EXTRACT

/Analysis

My CMS analysis code

Primary LanguageShell

Analysis

Important note: the current version of this code uses ROOT6 and C++11 features. It is not compatible with older versions of ROOT, i.e. ROOT5.

Currently, the skimming functionality (copying vector branches) does not work in ROOT version 6.10 (CMSSW_9_4_X). Instead, ROOT version 6.06 (CMSSW_8_0_X) should be used.

Setup

cmsrel CMSSW_8_0_30
cd CMSSW_8_0_30/src
cmsenv
git clone git@github.com:kpedro88/Analysis
cd Analysis
./setupScripts.sh
./setupTM.sh
./setupXML.sh

The script setupScripts.sh links useful tools kept in the scripts folder for easier use.

The script setupTM.sh compiles specific parts of TreeMaker that are used in this code.

The script setupXML.sh downloads the pugixml library (for use with the custom BDT evaluator).

Recompiling

To recompile all drivers, testing code changes or preparing for batch submission:

./recompile.sh

Add the flag -f to force recompilation of all drivers.

Skimming

input_selection.txt defines all the available selections, variations, and samples, as well as common global options.

STATED PROBLEM
Copy out the CMS analysis code text above in full, word for word.

[Dataset records]
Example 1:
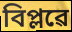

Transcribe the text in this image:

বিপ্লৱে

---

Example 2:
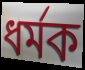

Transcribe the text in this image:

ধৰ্মক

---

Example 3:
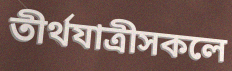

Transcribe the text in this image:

তীৰ্থযাত্ৰীসকলে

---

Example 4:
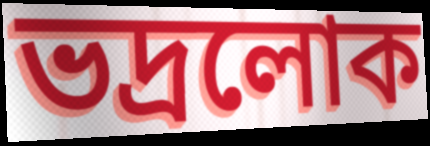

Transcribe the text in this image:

ভদ্ৰলোক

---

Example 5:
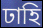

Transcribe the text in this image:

ঢাহি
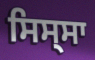
ਸਿਸ੍ਸਾ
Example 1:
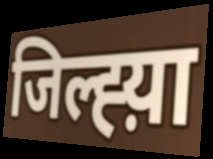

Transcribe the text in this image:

जिल्ह्य़ा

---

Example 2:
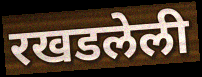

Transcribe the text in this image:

रखडलेली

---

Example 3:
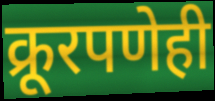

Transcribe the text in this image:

क्रूरपणेही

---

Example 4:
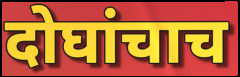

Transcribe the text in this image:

दोघांचाच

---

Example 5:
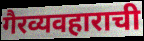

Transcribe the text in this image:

गैरव्यवहाराची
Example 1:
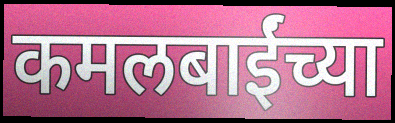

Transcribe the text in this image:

कमलबाईंच्या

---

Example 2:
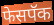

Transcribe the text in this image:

फेसपॅक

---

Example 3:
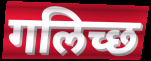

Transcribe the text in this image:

गलिच्छ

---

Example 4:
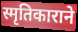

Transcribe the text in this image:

स्मृतिकाराने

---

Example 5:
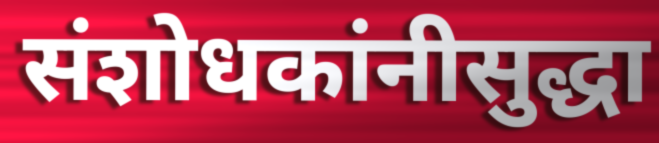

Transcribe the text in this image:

संशोधकांनीसुद्धा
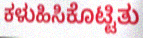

RESPONSE TO THE EXERCISE
/Analysis

My CMS analysis code

Primary LanguageShell

Analysis

Important note: the current version of this code uses ROOT6 and C++11 features. It is not compatible with older versions of ROOT, i.e. ROOT5.

Currently, the skimming functionality (copying vector branches) does not work in ROOT version 6.10 (CMSSW_9_4_X). Instead, ROOT version 6.06 (CMSSW_8_0_X) should be used.

Setup

cmsrel CMSSW_8_0_30
cd CMSSW_8_0_30/src
cmsenv
git clone git@github.com:kpedro88/Analysis
cd Analysis
./setupScripts.sh
./setupTM.sh
./setupXML.sh

The script setupScripts.sh links useful tools kept in the scripts folder for easier use.

The script setupTM.sh compiles specific parts of TreeMaker that are used in this code.

The script setupXML.sh downloads the pugixml library (for use with the custom BDT evaluator).

Recompiling

To recompile all drivers, testing code changes or preparing for batch submission:

./recompile.sh

Add the flag -f to force recompilation of all drivers.

Skimming

input_selection.txt defines all the available selections, variations, and samples, as well as common global options.